Do wykonania
a) Oceń, czy każde z poniższych stwierdzeń zgadza się z tekstem o ścianach, które mają uszy. Przy każdym napisz „tak” lub „nie” i przytocz dosłownie rozstrzygające słowa tekstu.
(i) Ściany na pewno słyszały setki przepisów na obiady, desery i przetwory.
(ii) Śpiew „Godzinek” należy do tego, co ściany słyszały na pewno.
(iii) Jedna z prelekcji dotyczyła ochrony przed zatruciem czadem.
b) Proszę podjąć tekst o ścianach, które mają uszy, i dopisać jego dalszy ciąg od ostatniego zdania.

**** Dokument źródłowy

Ściany mają uszy
Mówi się, że ściany mają uszy. Zastanawiałam się, co słyszały ściany naszego domu na przestrzeni 10 lat.
Może:
- wymianę wrażeń po najnowszym odcinku „Rolnik szuka żony” lub „Wspaniałe stulecie”,
- polecenia do ćwiczeń ruchowych wydawane przez Panią Małgosię Madej lub Zosię Kapicę,
- utarczki słowne przy kolejnej rundzie uno,
- głośny śpiew „Godzinek” lub biesiad,
- narzekania na zajęcia plastyczne,
- a może zmartwienia pracowników w kwestii zapewnienia atrakcji….
To tylko domysły. Za to wiem co słyszały na pewno:
- niezliczone historie płynące prosto z serca o przyjeździe do Gorzowa Wlkp.,
o miejscach z dziecięcych lat,
o dumie z dzieci i wnuków,
o tęsknocie za zmarłym współmałżonkiem,
o akceptowaniu tego, że zdrowie już nie to…
- dziesiątki prelekcji i warsztatów. To chyba jedne z mądrzejszych ścian w okolicy! One wiedzą jak dbać o stawy i psychikę, co jedzą misjonarze na Madagaskarze, jak nie dać się oszukać „na wnuczka”, czy jak chronić się przed zatruciem czadem,
- setki sprawdzonych przepisów na obiady, desery i przetwory,
- wiele słów troski członków rodzin naszych uczestników. Nieraz słuchały obaw o zdrowie i bezpieczeństwo seniorów, ale i wdzięczność, że rodzic nie jest sam.
- okrzyki zachwytu nad własnoręcznie wykonanym rękodziełem, wypielęgnowanym ogrodem, czy wygranym konkursem,
- ale też wszystkie narady pracowników i oblatów, w czasie których zastanawialiśmy się, jaki jeszcze projekt napisać, aby zyskać fundusze na wyjazdy czy zakupy.

********
**** Dostarczone dane

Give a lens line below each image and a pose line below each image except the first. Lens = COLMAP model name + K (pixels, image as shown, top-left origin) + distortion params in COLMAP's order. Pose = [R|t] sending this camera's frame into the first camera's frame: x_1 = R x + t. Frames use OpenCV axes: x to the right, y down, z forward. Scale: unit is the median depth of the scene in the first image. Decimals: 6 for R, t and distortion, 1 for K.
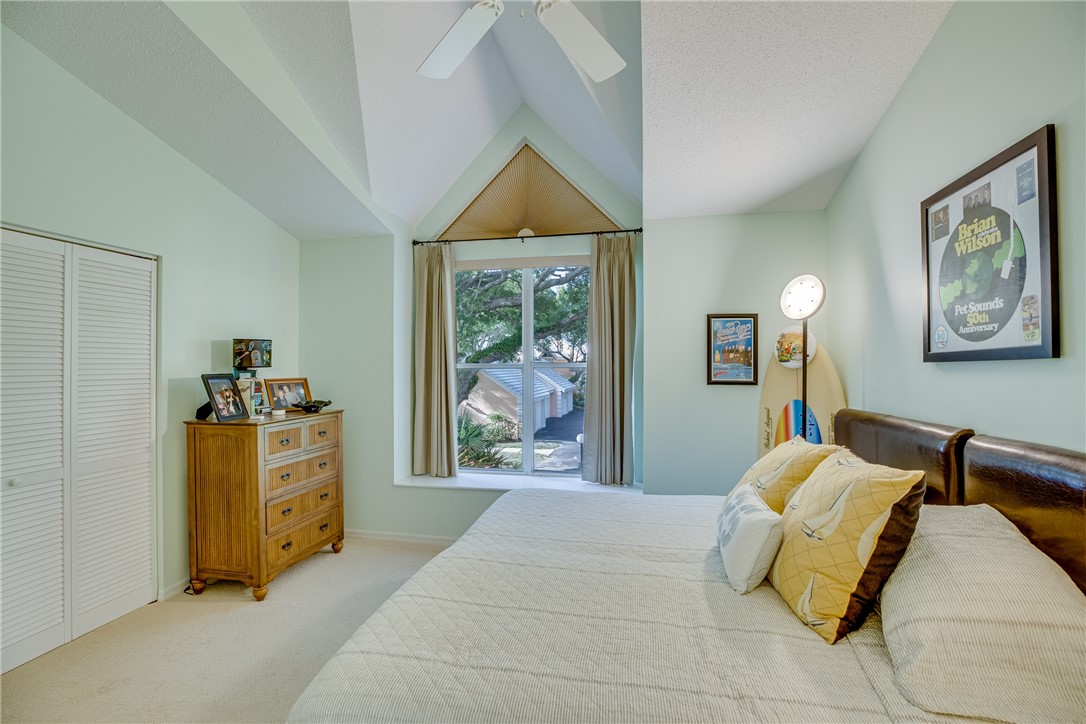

********

Twoje odpowiedzi
a)
(i) Tak: „setki sprawdzonych przepisów na obiady, desery i przetwory”.
(ii) Nie: „To tylko domysły.”
(iii) Tak: „jak chronić się przed zatruciem czadem”.

b)
Od jakiegoś czasu Dom ma nowe ściany i uszy. Te pierwsze zostały w zabytkowym klasztorze i są już historią. A teraz tu po 10 latach nowe ściany i uszy gotowe są przyjąć kolejne nasze historie. Tu mały upominek przydatny do ich utrwalania!
Kończąc, chciałabym Wam wszystkim pogratulować odwagi.
- Przedstawicielom władz miasta, bo zaufali, że parafia, a później też stowarzyszenie i klasztor dadzą radę poprowadzić dom dziennego pobytu.
- Pracownikom, że dźwigają niepewność swojego zatrudnienia w dłuższej perspektywie, ale i każdego dnia podejmują decyzje mające wpływ na życie i zdrowie swoich podopiecznych.
- Uczestniczkom i uczestnikom DDP. Wiem, jak wielu z Was miało obawy przed dołączeniem do nas. Był lęk przed opinią najbliższych, sąsiadów, znajomych. Mam nadzieję, że dziś jest już tylko satysfakcja.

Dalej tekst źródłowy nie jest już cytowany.